## How to complete this task
Count how many lines of the data include "gmkg". The answer is that number and nothing else.

## Input data
=== Section Start ===
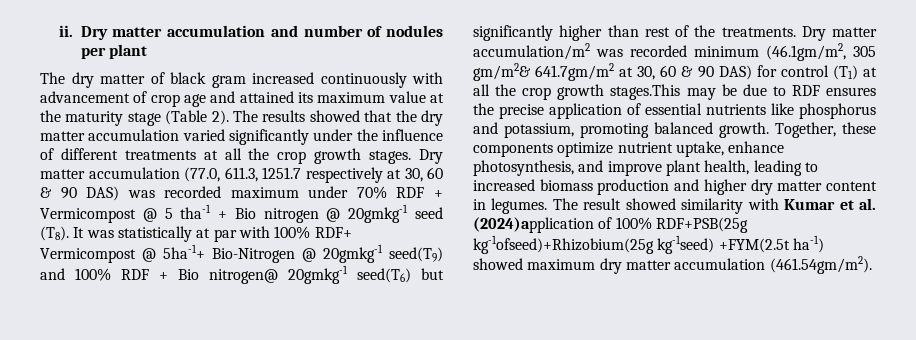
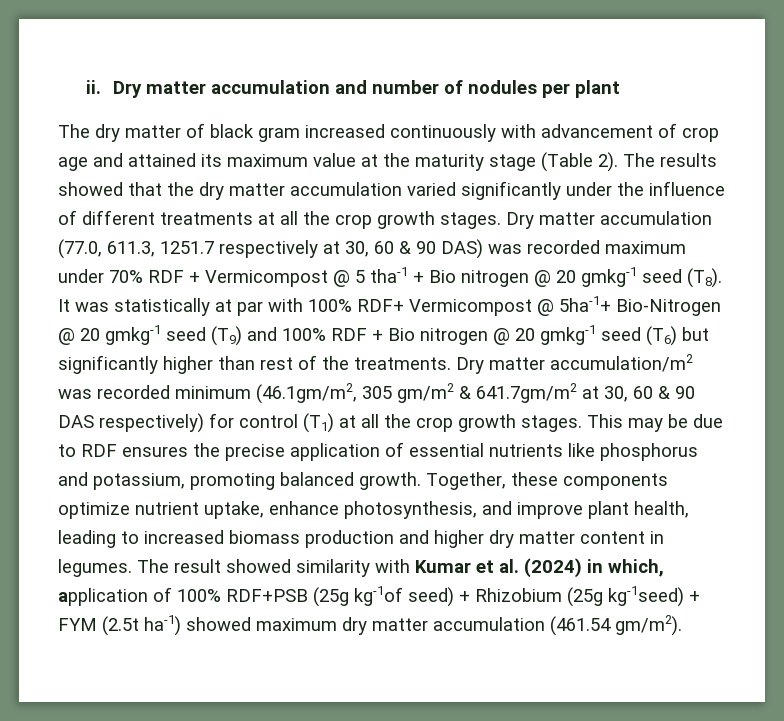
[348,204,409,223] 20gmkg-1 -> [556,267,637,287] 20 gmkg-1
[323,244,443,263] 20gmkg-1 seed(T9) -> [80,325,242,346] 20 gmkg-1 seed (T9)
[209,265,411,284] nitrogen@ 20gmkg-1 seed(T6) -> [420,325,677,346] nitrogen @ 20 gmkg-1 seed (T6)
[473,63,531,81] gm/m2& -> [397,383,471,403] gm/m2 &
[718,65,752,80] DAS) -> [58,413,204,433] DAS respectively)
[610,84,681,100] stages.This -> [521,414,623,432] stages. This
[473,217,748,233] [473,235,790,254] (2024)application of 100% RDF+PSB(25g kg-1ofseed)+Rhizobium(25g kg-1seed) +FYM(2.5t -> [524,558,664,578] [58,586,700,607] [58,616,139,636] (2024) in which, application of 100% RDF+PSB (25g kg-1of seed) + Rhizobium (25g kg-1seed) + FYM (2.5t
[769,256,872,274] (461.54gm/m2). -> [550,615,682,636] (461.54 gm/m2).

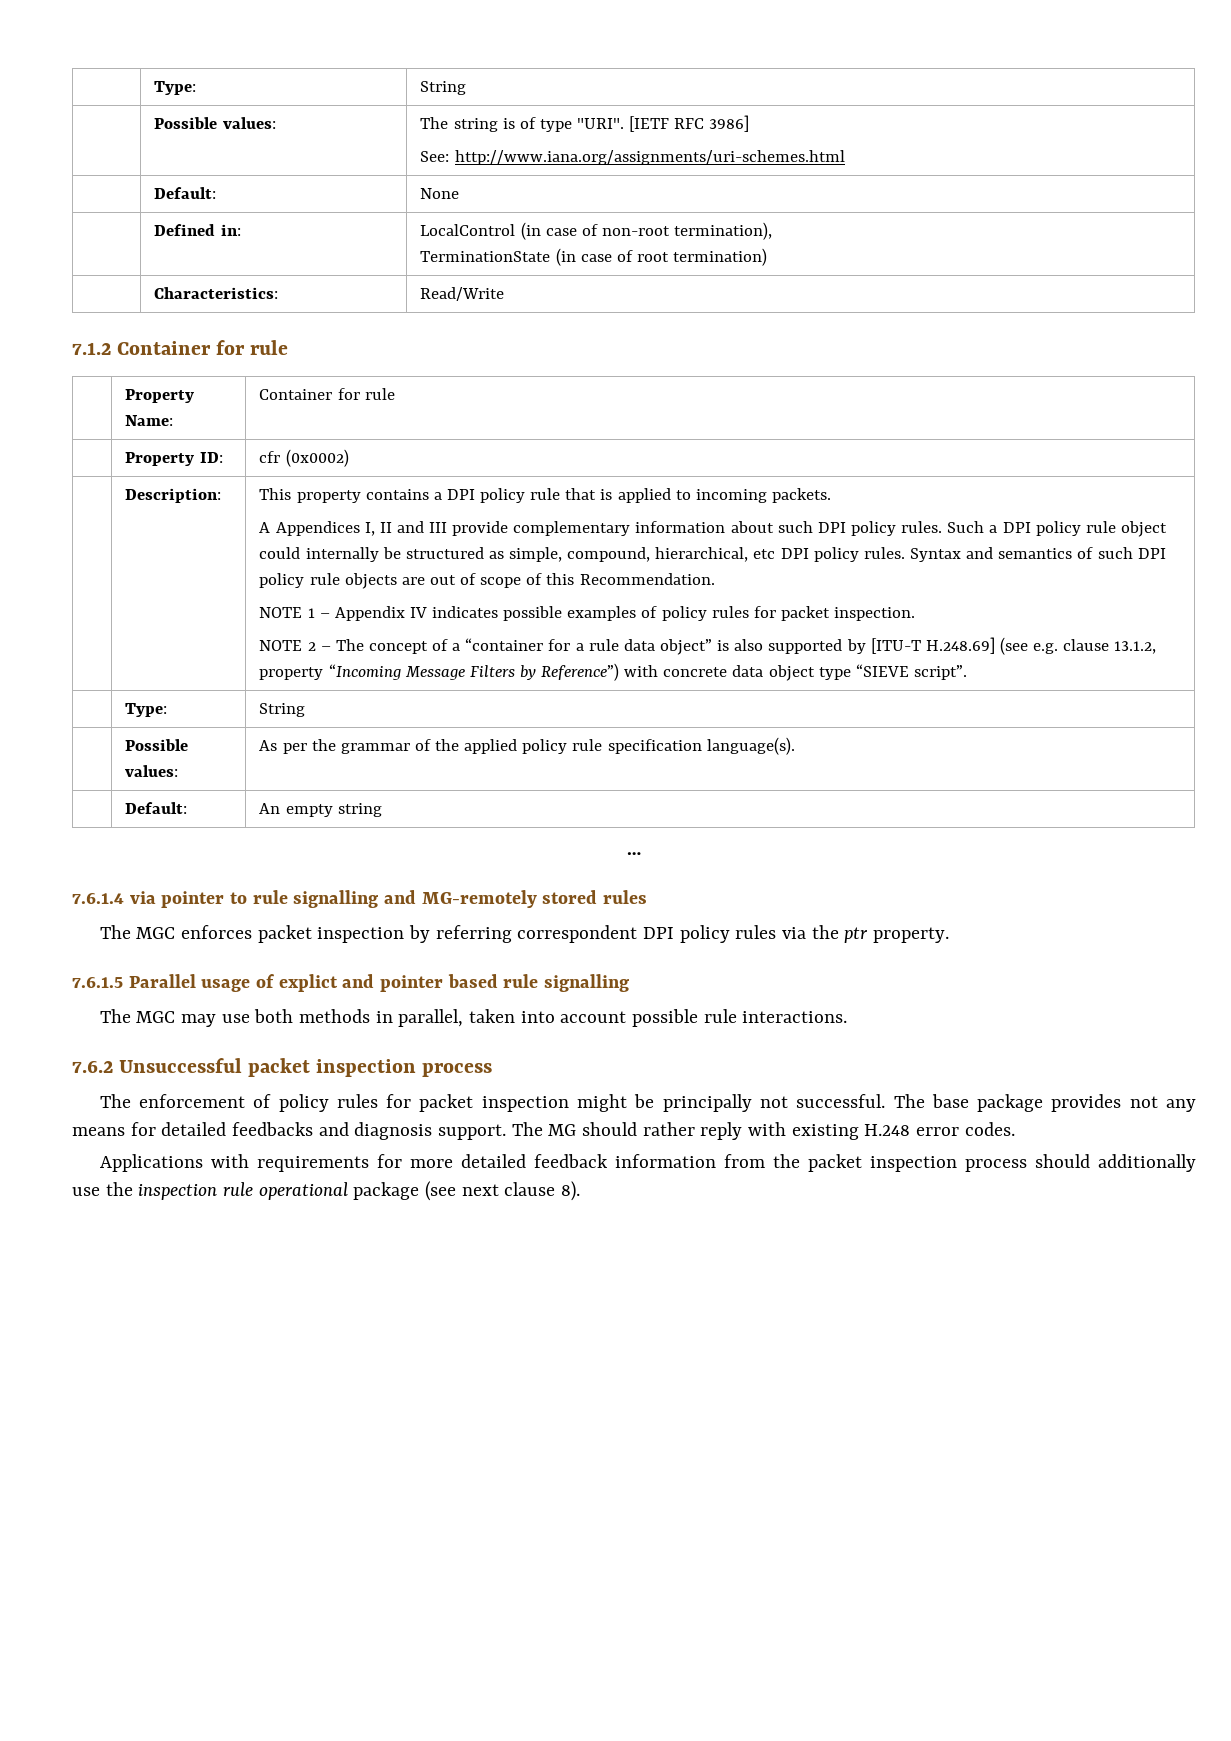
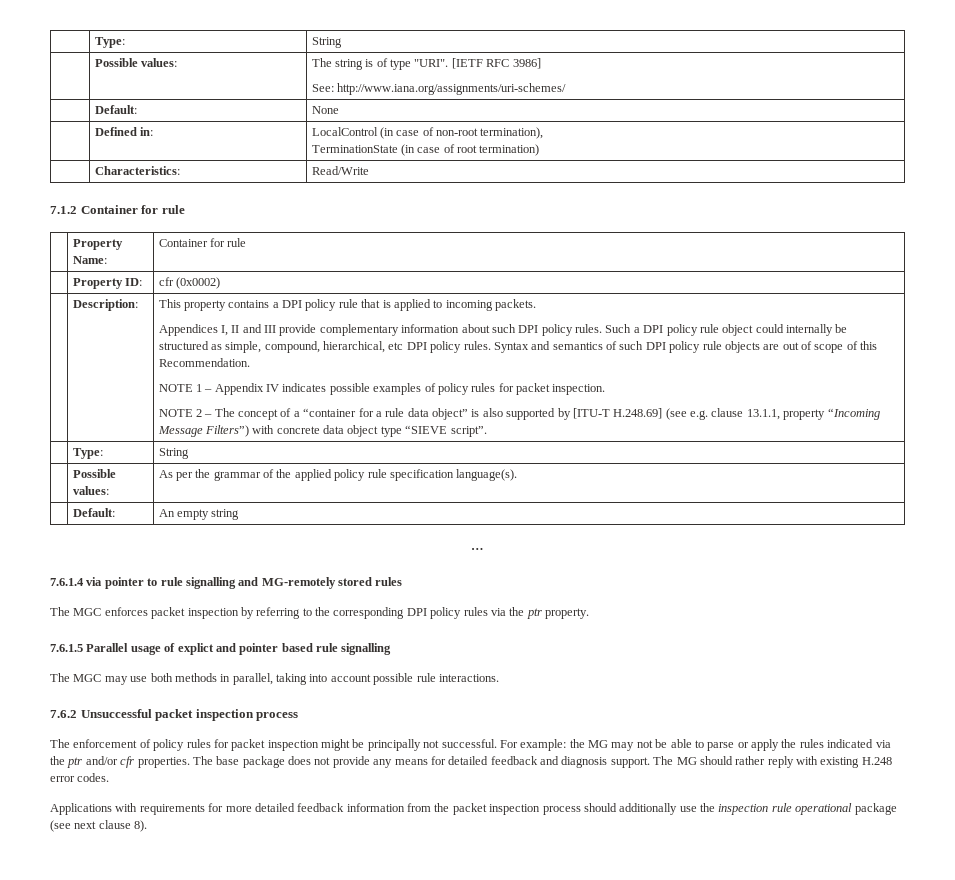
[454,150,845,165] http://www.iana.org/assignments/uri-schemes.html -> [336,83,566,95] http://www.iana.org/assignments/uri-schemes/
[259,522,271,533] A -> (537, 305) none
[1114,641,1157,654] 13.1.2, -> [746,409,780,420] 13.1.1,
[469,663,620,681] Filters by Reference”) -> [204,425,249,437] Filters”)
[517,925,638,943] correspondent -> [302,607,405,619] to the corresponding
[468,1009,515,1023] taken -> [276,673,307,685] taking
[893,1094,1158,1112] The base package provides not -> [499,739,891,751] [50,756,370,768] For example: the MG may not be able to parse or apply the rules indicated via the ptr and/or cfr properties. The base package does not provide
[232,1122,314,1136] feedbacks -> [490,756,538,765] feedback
=== Section End ===
## Output of the exercise
3